Problem details: Lines before the one containing "index pip: (495, 722)" in the records below are to be left out; that line and all after it, through the end, are to be retyped exactly.

Input data:

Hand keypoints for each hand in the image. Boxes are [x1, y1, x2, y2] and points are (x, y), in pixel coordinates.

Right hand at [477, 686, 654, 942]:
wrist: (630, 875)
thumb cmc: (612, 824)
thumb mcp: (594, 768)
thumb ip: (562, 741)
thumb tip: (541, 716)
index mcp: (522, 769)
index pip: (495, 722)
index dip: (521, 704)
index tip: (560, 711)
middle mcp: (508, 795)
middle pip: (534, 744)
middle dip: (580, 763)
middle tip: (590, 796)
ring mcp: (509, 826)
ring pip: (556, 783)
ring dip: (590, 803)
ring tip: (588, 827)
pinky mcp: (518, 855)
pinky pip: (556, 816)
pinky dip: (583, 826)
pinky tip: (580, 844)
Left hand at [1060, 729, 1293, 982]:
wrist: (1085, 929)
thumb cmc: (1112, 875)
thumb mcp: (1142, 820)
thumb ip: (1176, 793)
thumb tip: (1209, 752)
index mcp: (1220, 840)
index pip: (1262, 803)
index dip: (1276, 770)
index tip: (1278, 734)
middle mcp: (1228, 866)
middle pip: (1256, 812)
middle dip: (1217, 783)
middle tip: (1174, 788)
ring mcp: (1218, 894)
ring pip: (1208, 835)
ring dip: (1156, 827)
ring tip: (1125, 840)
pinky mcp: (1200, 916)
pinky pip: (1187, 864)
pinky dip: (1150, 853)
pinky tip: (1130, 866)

Exercise output:
index pip: (495, 722)
index dip: (521, 704)
index tip: (560, 711)
middle mcp: (508, 795)
middle pip: (534, 744)
middle dip: (580, 763)
middle tip: (590, 796)
ring mcp: (509, 826)
ring pip: (556, 783)
ring dip: (590, 803)
ring tip: (588, 827)
pinky mcp: (518, 855)
pinky pip: (556, 816)
pinky dip: (583, 826)
pinky tip: (580, 844)
Left hand at [1060, 729, 1293, 982]:
wrist: (1085, 929)
thumb cmc: (1112, 875)
thumb mcp: (1142, 820)
thumb ip: (1176, 793)
thumb tip: (1209, 752)
index mcp: (1220, 840)
index pip: (1262, 803)
index dip: (1276, 770)
index tip: (1278, 734)
middle mcp: (1228, 866)
middle pip: (1256, 812)
middle dip: (1217, 783)
middle tip: (1174, 788)
ring mcp: (1218, 894)
ring pip: (1208, 835)
ring dip: (1156, 827)
ring tip: (1125, 840)
pinky mcp: (1200, 916)
pinky pip: (1187, 864)
pinky dip: (1150, 853)
pinky tip: (1130, 866)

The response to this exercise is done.